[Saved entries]
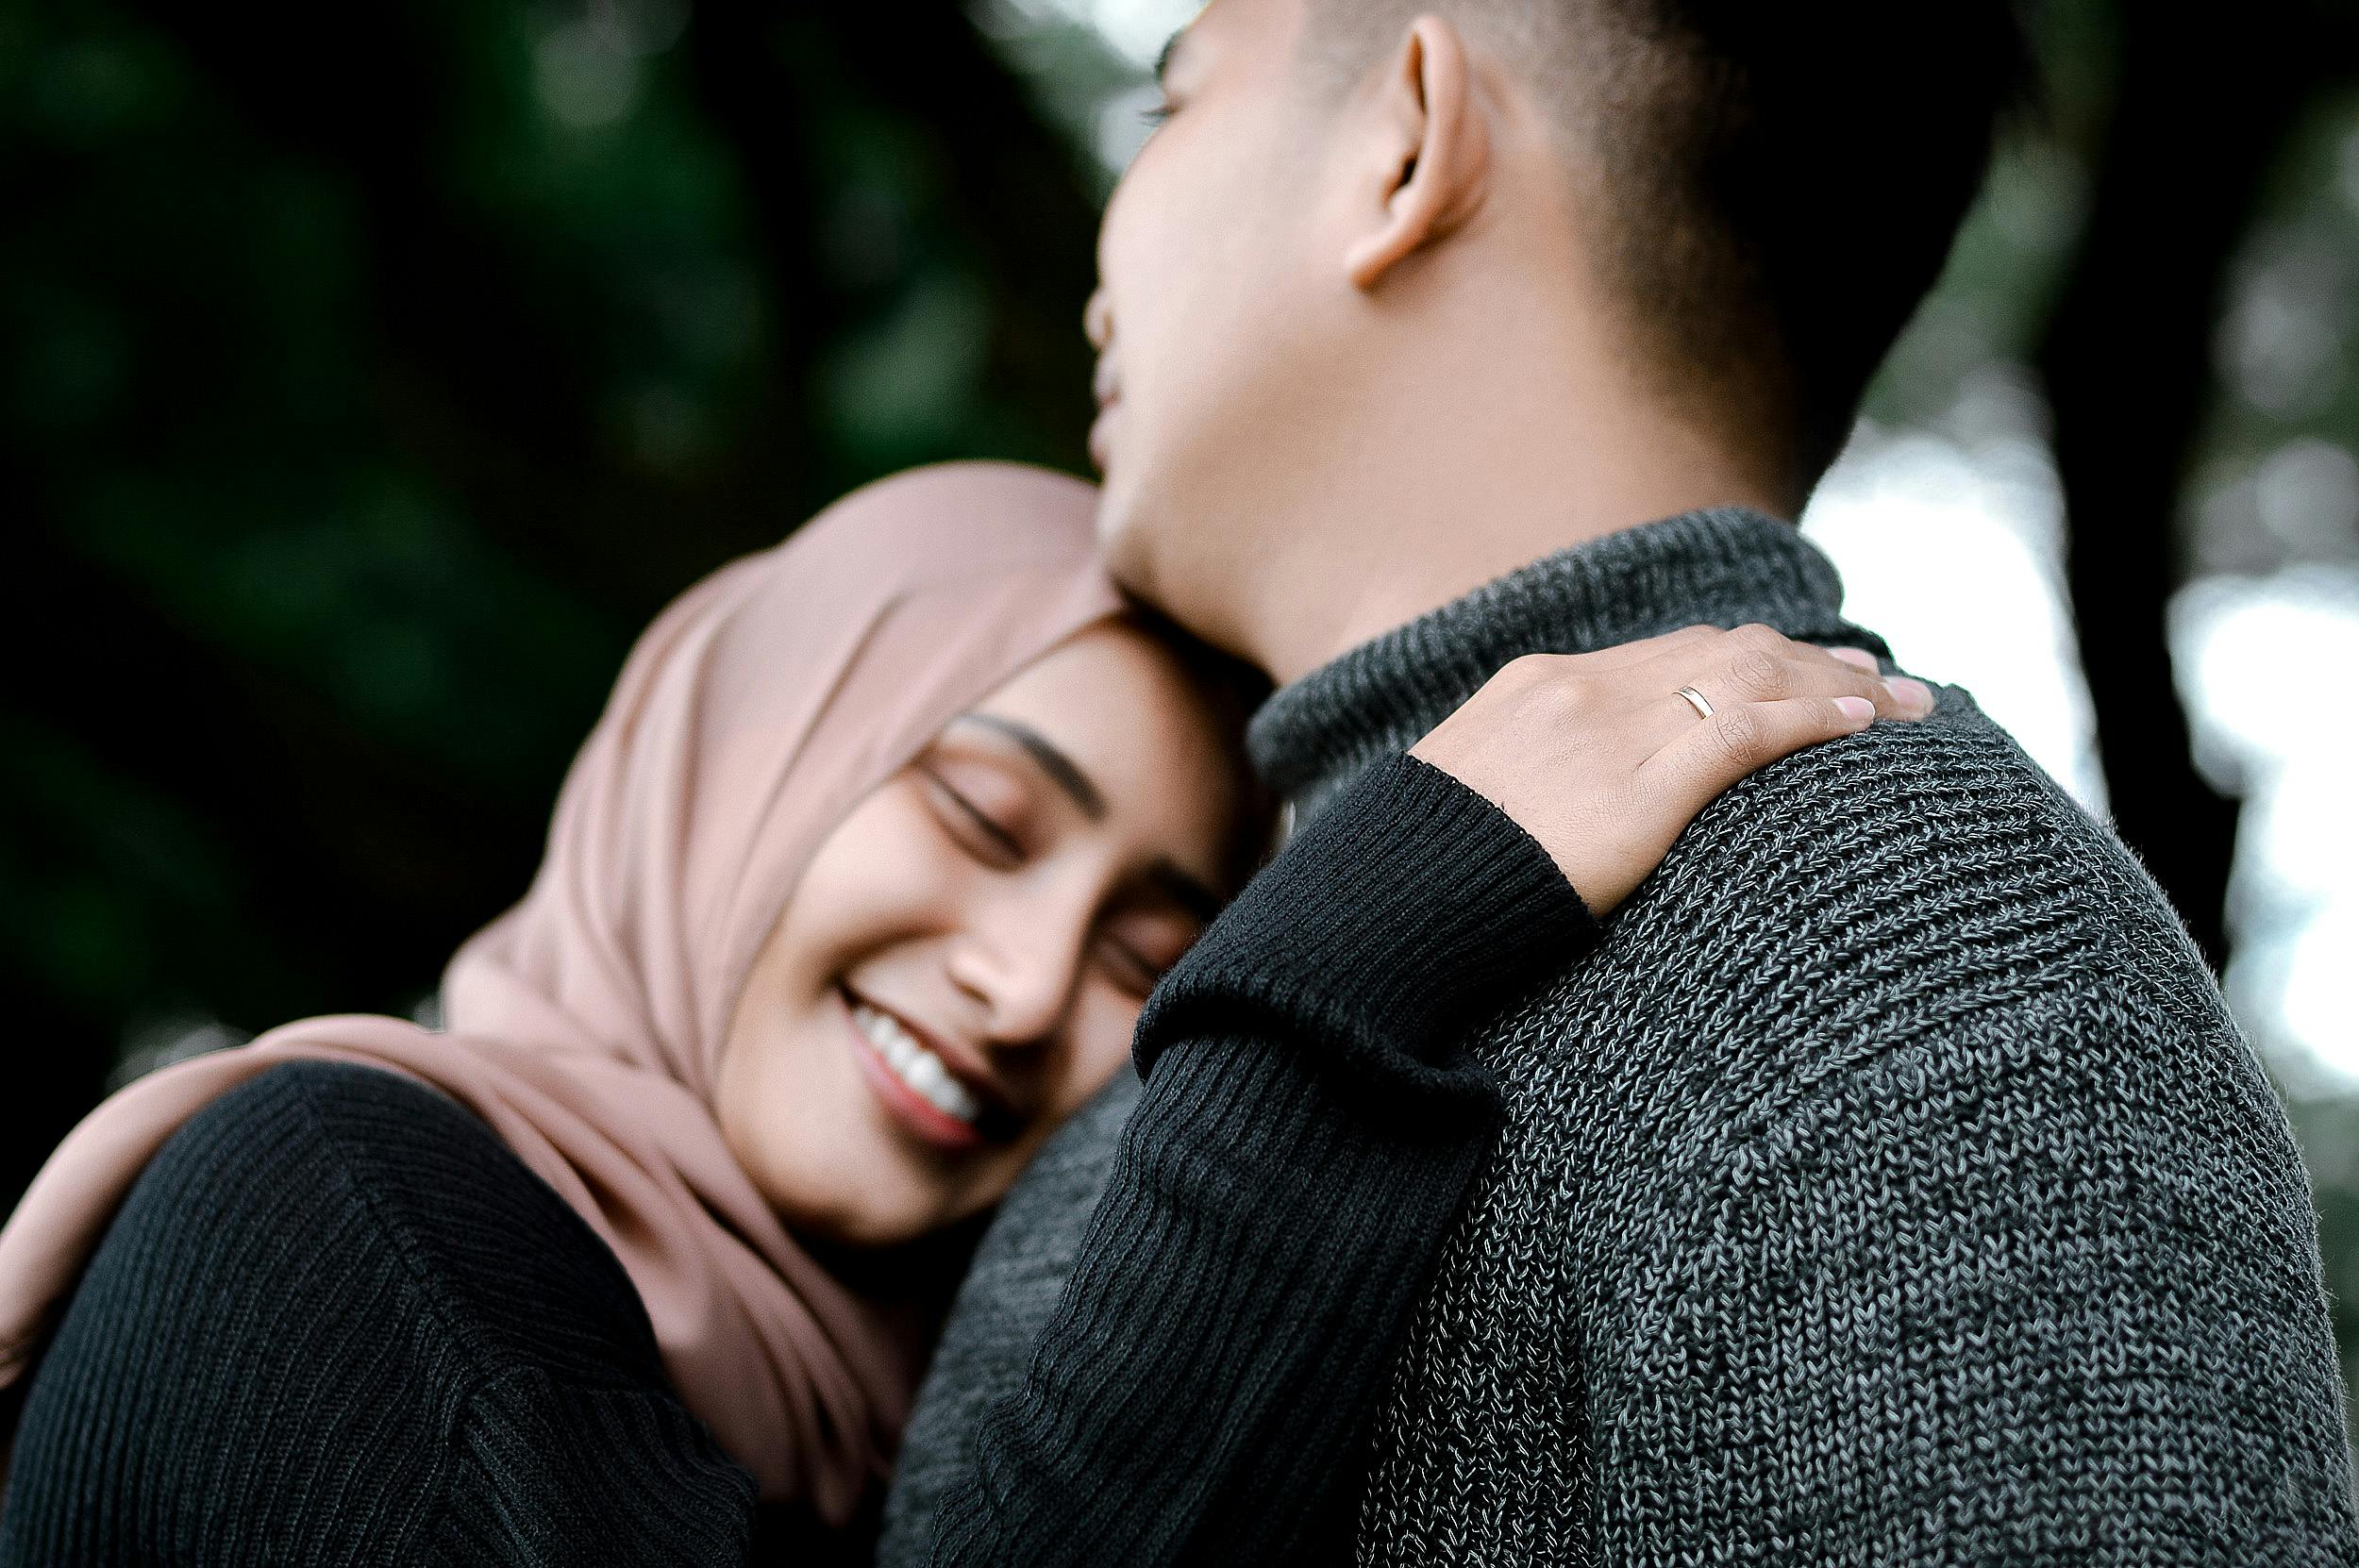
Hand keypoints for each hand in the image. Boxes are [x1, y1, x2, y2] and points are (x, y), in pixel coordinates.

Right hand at [1408, 625, 1932, 913]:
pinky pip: (1748, 733)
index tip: (1804, 662)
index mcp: (1540, 683)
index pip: (1672, 650)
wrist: (1390, 898)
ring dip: (1837, 684)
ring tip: (1901, 702)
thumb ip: (1526, 774)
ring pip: (1754, 678)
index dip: (1751, 651)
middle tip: (1878, 673)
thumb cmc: (1421, 868)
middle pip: (1727, 650)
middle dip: (1811, 658)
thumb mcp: (1469, 795)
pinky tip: (1862, 724)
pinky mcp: (1640, 790)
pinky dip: (1813, 719)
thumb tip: (1554, 806)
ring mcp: (1613, 733)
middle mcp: (1584, 690)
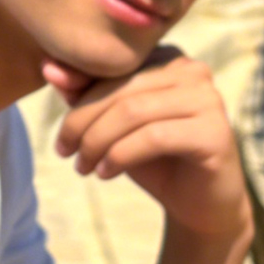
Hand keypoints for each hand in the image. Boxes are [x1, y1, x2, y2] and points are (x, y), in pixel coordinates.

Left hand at [46, 48, 251, 243]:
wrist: (202, 207)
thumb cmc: (154, 158)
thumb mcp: (113, 124)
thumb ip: (85, 93)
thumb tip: (48, 68)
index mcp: (167, 57)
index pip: (112, 69)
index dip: (77, 98)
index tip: (59, 137)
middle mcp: (192, 70)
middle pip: (120, 90)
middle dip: (83, 123)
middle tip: (64, 152)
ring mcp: (208, 98)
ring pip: (133, 112)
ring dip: (98, 142)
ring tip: (83, 167)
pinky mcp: (215, 131)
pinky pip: (155, 136)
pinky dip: (121, 155)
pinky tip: (106, 173)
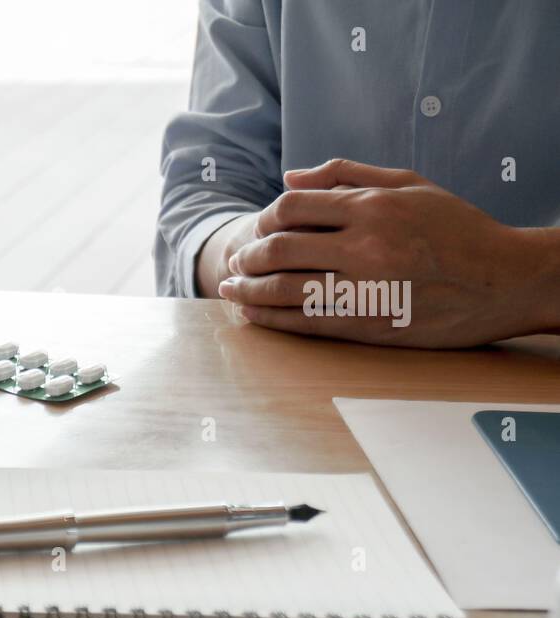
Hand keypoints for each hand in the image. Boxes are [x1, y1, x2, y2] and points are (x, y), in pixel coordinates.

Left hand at [217, 159, 559, 347]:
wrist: (504, 280)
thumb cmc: (456, 228)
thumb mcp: (409, 184)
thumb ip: (346, 175)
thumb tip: (287, 176)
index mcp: (373, 208)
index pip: (291, 208)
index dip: (264, 219)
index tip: (258, 228)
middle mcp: (365, 247)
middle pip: (279, 249)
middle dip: (247, 257)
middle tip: (235, 262)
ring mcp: (366, 289)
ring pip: (284, 290)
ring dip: (248, 291)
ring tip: (231, 289)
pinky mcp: (369, 325)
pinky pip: (305, 323)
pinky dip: (271, 319)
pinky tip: (252, 314)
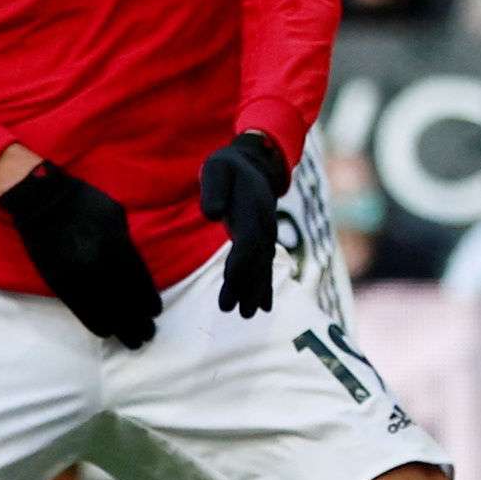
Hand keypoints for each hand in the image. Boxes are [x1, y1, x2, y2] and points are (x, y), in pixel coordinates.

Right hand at [0, 159, 159, 348]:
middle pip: (127, 304)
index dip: (149, 302)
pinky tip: (107, 332)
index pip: (140, 284)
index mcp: (117, 246)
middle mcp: (100, 266)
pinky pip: (82, 311)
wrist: (42, 200)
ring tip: (132, 341)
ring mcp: (78, 276)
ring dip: (122, 329)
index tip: (155, 313)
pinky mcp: (60, 283)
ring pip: (106, 312)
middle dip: (140, 323)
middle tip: (147, 334)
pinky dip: (97, 324)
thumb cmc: (83, 202)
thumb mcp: (116, 216)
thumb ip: (127, 244)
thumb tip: (135, 269)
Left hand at [195, 130, 286, 319]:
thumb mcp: (217, 168)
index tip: (230, 281)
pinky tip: (263, 307)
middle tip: (234, 311)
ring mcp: (268, 234)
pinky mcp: (264, 241)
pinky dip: (264, 287)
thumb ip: (214, 189)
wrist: (253, 165)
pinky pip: (265, 266)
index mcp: (254, 208)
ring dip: (255, 291)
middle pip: (256, 260)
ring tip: (246, 314)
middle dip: (245, 286)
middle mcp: (266, 224)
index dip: (240, 261)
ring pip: (263, 267)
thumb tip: (212, 214)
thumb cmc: (227, 168)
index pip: (249, 241)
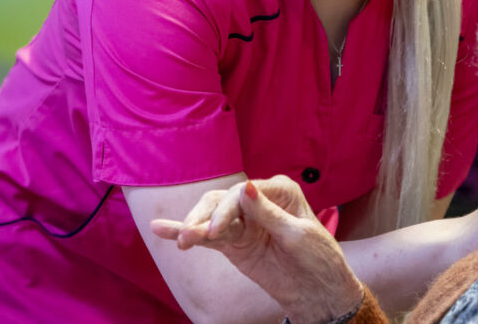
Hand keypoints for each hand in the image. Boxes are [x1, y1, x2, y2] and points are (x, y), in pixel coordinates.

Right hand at [151, 175, 361, 323]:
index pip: (244, 192)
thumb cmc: (318, 258)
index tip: (214, 230)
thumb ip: (269, 214)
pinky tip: (160, 228)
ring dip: (192, 227)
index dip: (227, 208)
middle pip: (222, 200)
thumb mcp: (298, 235)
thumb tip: (245, 187)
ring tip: (181, 241)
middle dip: (205, 217)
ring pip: (210, 217)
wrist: (317, 290)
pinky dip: (185, 233)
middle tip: (194, 236)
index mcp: (279, 190)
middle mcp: (257, 199)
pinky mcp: (233, 241)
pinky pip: (206, 236)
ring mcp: (243, 220)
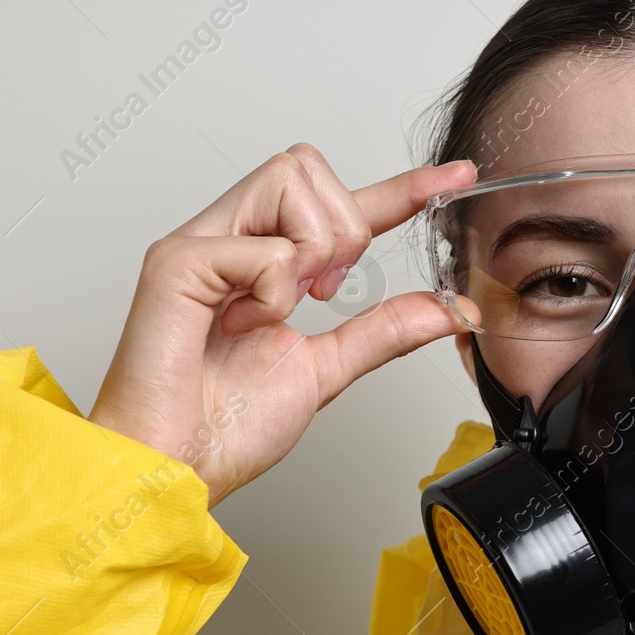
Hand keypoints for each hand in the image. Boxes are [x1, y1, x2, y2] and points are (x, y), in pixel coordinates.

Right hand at [87, 144, 478, 507]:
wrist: (175, 468)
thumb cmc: (224, 426)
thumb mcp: (326, 370)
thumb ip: (382, 332)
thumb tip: (446, 308)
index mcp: (260, 260)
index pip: (339, 203)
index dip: (402, 187)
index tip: (458, 178)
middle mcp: (227, 239)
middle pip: (308, 166)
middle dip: (342, 229)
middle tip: (320, 296)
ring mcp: (199, 243)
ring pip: (288, 178)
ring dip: (311, 252)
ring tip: (275, 310)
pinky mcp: (175, 261)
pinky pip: (264, 247)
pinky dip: (274, 293)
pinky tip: (242, 327)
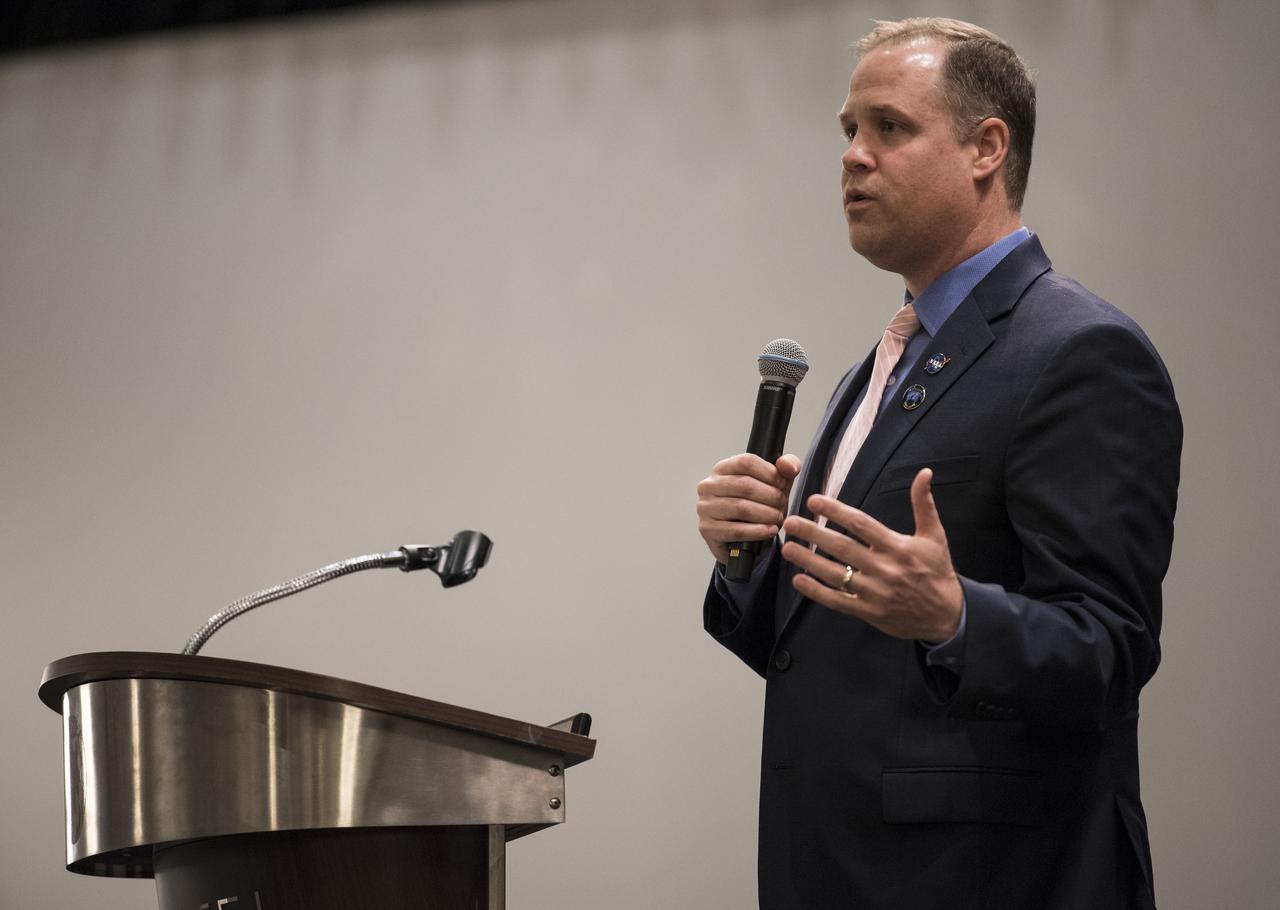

Task requirements: What do the lines above say from the one containing "thumb cmc: (83, 202)" down to the one containing "thumb ip: (214, 189)"? Return them exactly, both end lines included, and only them.

Output of the exercise:
thumb cmc: (83, 202)
thumb mcp: (116, 216)
thumb ip: (127, 244)
thumb tip: (135, 269)
Left hand at [195, 130, 286, 319]:
thumb mcp: (217, 168)
index tip: (230, 281)
pinky tip: (263, 307)
middle tip: (234, 311)
ring mcp: (268, 234)
pinky mcp: (264, 241)
pinky dip: (264, 287)
thumb ip: (214, 189)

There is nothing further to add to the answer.